*TASK ITEM:*
Answer these questions using the quote article below.
1. In what year did Edmund Burke die, and in what year did he receive credit for the saying?
2. What is the title of the 1850 book where the earliest match appeared?
3. Which newspaper reprinted the passage in 1861, and in what city was it published?

*EXCERPTED TEXT:*
• • • • •
Edmund Burke? Sydney Smith? Bob Geldof? Anonymous?
Dear Quote Investigator: Trying to solve an enormous problem can be demoralizing. Each action can only achieve a small amount of progress. The following saying is designed to help maintain morale:
Nobody made a greater mistake than he who did nothing because he could do only a little.
This notion has been credited to Irish philosopher Edmund Burke and English cleric Sydney Smith. Would you please explore this topic?
Quote Investigator: Currently, QI has located no substantive evidence that Edmund Burke employed this saying. Burke died in 1797, and he received credit in 1981.
The earliest match located by QI appeared in the 1850 book “Elementary Sketches of Moral Philosophy” by Reverend Sydney Smith. This posthumous work was based on lectures delivered by Smith at the Royal Institution of London between 1804 and 1806. Boldface added to excerpts by QI: 1
It is the greatest of all mistakes, to do nothing because you can only do little: but there are men who are always clamouring for immediate and stupendous effects, and think that virtue and knowledge are to be increased as a tower or a temple are to be increased, where the growth of its magnitude can be measured from day to day, and you cannot approach it without perceiving a fresh pillar, or admiring an added pinnacle.
Below are additional selected citations in chronological order.
In 1861 “The Age” newspaper of Melbourne, Australia reprinted Smith’s passage containing the saying without attribution: 2
Do What You Can.—It is the greatest of all mistakes to do nothing because you can only do little; but there are men who are always clamoring for immediate and stupendous effects, and that virtue and knowledge are to be increased as a tower or a temple are to be increased . . .
• • • • •
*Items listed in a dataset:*
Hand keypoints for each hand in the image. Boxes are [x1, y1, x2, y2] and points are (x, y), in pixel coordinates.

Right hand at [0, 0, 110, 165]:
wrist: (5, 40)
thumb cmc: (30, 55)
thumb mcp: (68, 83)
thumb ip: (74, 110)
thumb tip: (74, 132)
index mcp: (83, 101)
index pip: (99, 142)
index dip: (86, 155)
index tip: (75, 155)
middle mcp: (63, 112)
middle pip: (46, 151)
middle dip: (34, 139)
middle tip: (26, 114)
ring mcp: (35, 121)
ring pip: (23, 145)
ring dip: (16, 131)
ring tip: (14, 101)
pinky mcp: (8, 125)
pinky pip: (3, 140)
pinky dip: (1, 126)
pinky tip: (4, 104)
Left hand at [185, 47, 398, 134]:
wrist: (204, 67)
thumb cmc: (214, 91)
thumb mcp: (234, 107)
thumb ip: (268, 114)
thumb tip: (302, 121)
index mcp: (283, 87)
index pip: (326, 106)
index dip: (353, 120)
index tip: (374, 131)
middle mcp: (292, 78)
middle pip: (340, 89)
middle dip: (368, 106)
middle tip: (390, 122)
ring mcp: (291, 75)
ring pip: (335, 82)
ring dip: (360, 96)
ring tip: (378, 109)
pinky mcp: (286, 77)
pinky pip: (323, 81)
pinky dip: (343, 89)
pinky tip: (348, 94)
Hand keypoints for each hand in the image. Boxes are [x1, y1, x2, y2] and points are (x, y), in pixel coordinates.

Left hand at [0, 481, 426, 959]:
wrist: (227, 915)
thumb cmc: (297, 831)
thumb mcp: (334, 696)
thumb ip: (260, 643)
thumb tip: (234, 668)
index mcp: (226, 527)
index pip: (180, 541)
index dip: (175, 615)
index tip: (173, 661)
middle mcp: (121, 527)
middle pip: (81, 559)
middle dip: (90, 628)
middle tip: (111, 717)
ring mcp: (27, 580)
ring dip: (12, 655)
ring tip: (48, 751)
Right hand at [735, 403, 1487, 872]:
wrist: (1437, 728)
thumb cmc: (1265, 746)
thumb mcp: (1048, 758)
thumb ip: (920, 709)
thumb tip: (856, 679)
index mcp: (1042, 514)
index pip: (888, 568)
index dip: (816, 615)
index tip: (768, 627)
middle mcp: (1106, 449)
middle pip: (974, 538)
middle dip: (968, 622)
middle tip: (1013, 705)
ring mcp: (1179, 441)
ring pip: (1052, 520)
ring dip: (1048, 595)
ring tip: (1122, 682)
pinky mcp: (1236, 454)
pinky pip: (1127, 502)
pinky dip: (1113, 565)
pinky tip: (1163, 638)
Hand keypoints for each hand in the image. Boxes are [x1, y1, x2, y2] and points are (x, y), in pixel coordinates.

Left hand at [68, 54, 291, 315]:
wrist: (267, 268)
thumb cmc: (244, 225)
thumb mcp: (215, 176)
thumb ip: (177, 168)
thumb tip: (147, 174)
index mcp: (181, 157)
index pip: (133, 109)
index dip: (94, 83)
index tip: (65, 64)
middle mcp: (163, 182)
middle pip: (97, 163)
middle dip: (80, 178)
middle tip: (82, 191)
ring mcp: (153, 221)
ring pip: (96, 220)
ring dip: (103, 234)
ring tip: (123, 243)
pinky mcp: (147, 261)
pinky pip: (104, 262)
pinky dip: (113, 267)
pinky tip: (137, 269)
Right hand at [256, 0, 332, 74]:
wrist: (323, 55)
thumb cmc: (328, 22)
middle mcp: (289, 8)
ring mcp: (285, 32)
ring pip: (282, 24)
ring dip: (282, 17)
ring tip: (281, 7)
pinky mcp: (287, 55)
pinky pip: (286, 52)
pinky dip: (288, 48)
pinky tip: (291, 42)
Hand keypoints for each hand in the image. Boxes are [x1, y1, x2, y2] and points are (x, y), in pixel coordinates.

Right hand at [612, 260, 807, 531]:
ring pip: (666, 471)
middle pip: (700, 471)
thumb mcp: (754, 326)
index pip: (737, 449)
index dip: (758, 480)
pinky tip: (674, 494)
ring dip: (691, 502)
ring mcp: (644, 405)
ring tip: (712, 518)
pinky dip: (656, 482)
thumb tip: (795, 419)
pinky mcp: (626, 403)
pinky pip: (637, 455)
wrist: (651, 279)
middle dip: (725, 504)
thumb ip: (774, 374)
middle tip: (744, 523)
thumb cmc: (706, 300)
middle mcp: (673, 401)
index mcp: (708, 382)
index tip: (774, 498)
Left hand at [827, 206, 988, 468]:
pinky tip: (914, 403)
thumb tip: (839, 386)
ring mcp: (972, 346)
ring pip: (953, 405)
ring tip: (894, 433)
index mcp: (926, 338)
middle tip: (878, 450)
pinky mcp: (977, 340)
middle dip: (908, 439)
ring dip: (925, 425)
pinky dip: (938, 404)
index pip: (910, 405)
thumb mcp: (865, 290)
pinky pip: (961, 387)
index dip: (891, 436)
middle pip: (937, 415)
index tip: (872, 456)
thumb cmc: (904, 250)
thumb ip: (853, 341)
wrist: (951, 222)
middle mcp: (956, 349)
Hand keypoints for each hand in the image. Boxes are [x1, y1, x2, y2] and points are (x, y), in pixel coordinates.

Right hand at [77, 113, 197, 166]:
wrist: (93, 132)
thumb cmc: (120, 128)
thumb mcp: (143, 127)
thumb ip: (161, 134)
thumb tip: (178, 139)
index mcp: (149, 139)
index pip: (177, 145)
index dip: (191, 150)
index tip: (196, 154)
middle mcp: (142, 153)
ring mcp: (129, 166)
• • • • •
*PROBLEM SOLUTION:*
1. Burke died in 1797 and received credit in 1981.
2. "Elementary Sketches of Moral Philosophy"
3. "The Age," published in Melbourne, Australia.